Required work:
Return each line in the records below that includes "parts".

Data:
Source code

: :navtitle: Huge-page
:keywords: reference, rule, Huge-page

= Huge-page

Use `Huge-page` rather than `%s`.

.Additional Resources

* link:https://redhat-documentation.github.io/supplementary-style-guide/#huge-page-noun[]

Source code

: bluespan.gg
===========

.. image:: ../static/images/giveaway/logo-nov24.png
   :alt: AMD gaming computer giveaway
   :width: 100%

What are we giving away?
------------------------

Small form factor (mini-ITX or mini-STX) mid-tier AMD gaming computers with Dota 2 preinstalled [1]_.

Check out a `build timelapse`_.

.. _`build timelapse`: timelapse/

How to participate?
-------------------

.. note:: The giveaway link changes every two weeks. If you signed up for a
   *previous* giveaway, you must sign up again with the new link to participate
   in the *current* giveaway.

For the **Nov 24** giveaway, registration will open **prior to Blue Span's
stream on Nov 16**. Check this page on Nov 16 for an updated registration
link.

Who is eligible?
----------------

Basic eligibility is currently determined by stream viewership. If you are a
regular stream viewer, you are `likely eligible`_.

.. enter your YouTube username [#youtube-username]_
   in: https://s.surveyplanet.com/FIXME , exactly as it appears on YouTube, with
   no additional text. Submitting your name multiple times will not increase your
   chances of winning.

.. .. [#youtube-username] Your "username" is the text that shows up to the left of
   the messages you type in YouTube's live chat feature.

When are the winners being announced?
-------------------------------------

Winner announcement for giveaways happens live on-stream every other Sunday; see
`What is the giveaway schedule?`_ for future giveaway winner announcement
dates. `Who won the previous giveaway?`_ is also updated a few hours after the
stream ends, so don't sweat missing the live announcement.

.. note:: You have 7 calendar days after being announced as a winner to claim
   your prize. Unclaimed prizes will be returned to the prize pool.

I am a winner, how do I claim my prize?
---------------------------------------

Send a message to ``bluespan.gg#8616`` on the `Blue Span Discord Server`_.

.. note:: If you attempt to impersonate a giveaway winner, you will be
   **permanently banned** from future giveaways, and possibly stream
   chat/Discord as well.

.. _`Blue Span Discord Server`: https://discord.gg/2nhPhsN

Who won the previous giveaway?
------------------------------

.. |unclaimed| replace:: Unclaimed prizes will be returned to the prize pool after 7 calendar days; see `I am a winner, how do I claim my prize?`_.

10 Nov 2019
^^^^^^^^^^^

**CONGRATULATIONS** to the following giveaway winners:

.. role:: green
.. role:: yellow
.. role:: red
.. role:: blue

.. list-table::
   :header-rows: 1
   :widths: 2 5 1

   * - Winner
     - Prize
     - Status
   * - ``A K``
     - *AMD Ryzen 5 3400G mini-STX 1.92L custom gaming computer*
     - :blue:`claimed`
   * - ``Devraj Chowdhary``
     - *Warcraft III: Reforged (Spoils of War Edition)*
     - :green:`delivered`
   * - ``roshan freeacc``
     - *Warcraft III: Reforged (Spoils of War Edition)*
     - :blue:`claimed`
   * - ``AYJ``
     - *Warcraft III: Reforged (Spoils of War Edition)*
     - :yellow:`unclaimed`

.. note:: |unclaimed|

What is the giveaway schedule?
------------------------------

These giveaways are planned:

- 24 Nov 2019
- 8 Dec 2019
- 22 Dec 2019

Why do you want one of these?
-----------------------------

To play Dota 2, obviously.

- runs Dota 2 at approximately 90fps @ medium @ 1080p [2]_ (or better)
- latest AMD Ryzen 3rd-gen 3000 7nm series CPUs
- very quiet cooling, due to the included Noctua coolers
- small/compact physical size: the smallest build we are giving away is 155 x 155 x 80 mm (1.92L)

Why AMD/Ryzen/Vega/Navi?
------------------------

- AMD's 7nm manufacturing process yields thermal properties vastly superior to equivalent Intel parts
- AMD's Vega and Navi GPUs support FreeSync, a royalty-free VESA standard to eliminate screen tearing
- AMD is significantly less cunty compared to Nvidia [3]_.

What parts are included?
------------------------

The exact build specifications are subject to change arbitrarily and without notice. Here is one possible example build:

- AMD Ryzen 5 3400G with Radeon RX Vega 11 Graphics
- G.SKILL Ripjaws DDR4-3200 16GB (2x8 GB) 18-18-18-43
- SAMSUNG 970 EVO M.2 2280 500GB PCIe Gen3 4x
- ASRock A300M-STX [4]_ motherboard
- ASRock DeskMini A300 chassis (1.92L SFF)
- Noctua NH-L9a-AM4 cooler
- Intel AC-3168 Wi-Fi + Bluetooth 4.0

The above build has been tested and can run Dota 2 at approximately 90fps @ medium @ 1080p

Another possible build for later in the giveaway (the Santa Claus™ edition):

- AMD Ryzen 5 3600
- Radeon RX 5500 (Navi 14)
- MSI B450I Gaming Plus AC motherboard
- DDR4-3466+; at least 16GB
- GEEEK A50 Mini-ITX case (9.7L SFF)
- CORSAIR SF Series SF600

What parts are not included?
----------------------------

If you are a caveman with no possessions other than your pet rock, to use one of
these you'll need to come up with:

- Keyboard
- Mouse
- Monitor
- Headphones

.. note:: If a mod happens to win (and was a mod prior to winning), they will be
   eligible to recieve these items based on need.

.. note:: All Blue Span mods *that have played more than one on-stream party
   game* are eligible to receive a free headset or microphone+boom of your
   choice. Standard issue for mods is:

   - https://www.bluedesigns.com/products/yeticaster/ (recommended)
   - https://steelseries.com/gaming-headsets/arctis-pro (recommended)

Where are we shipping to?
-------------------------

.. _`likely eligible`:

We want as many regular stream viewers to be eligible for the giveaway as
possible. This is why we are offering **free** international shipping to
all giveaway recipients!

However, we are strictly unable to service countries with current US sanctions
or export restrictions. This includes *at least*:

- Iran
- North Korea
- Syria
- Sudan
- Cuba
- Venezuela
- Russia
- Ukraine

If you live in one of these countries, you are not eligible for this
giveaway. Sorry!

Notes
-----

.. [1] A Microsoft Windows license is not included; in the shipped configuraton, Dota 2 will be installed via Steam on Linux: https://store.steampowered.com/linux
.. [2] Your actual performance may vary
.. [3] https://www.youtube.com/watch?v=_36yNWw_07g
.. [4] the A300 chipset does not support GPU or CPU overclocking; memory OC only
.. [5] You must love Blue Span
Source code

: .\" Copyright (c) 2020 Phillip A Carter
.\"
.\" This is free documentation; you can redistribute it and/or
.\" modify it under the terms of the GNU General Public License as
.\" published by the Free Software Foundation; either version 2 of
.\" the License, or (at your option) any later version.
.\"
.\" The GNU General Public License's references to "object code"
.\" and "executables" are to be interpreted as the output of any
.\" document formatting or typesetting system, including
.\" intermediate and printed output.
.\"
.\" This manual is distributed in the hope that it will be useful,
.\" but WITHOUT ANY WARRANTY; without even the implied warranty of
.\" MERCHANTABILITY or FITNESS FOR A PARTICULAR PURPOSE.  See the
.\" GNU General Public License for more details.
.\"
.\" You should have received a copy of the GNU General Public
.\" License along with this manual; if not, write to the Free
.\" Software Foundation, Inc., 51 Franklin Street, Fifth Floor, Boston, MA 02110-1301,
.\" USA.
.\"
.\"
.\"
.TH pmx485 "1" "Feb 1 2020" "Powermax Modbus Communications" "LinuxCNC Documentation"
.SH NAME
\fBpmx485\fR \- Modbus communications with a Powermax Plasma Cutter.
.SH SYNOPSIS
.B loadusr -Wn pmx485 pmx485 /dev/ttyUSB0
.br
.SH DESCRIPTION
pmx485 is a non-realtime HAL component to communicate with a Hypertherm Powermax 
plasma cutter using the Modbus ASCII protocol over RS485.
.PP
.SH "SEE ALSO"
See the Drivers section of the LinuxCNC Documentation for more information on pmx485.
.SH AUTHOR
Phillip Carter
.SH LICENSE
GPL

Expected answer:
- AMD's 7nm manufacturing process yields thermal properties vastly superior to equivalent Intel parts
What parts are included?
What parts are not included?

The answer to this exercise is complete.